*Goal of the exercise*. For the entries presented below, indicate the number of lines that include the word "moveTo", adding nothing else.
========================================
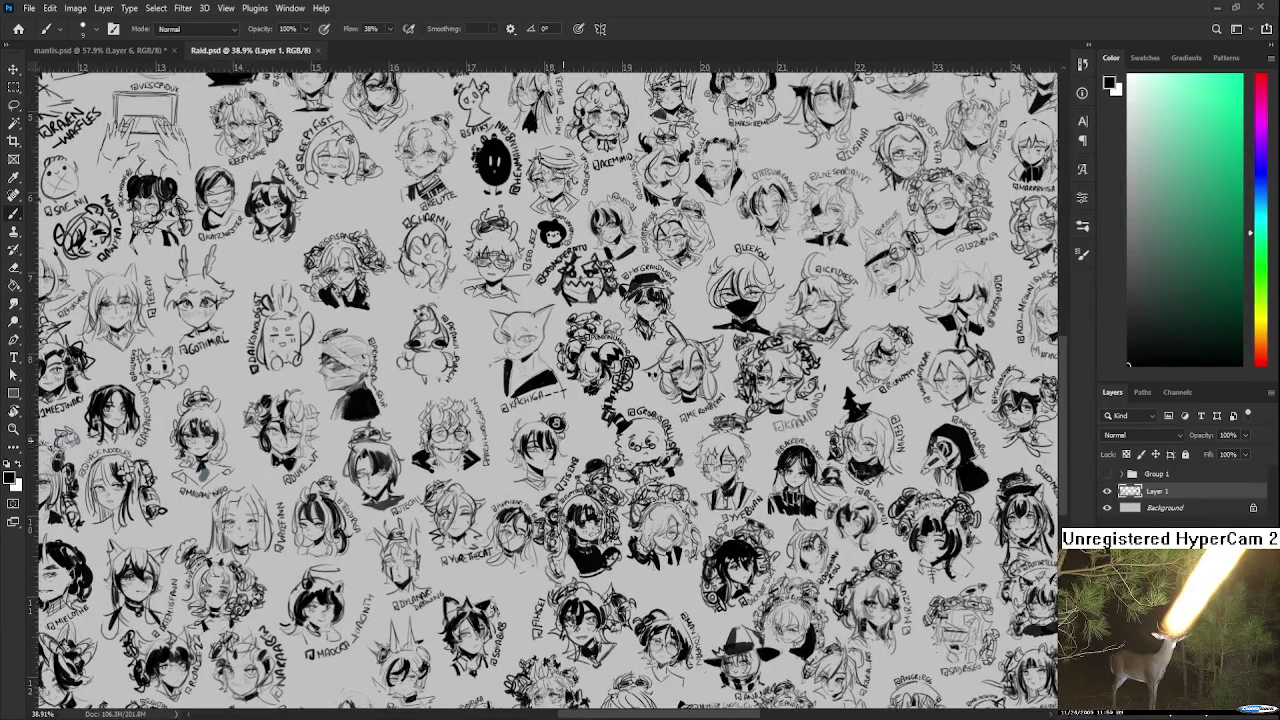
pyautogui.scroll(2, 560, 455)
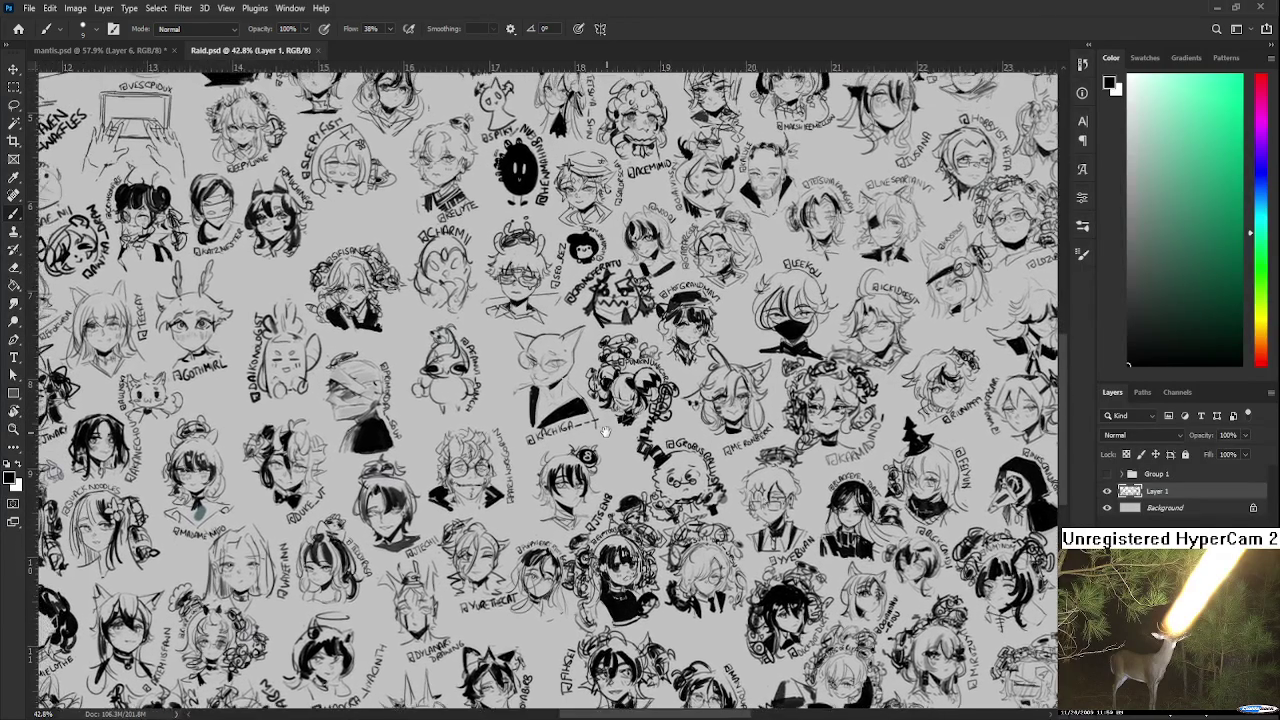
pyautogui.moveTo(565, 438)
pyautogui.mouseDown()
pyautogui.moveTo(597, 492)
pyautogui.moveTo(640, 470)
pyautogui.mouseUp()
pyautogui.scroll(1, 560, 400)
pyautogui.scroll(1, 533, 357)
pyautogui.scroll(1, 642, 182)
========================================
*Task solution*. 3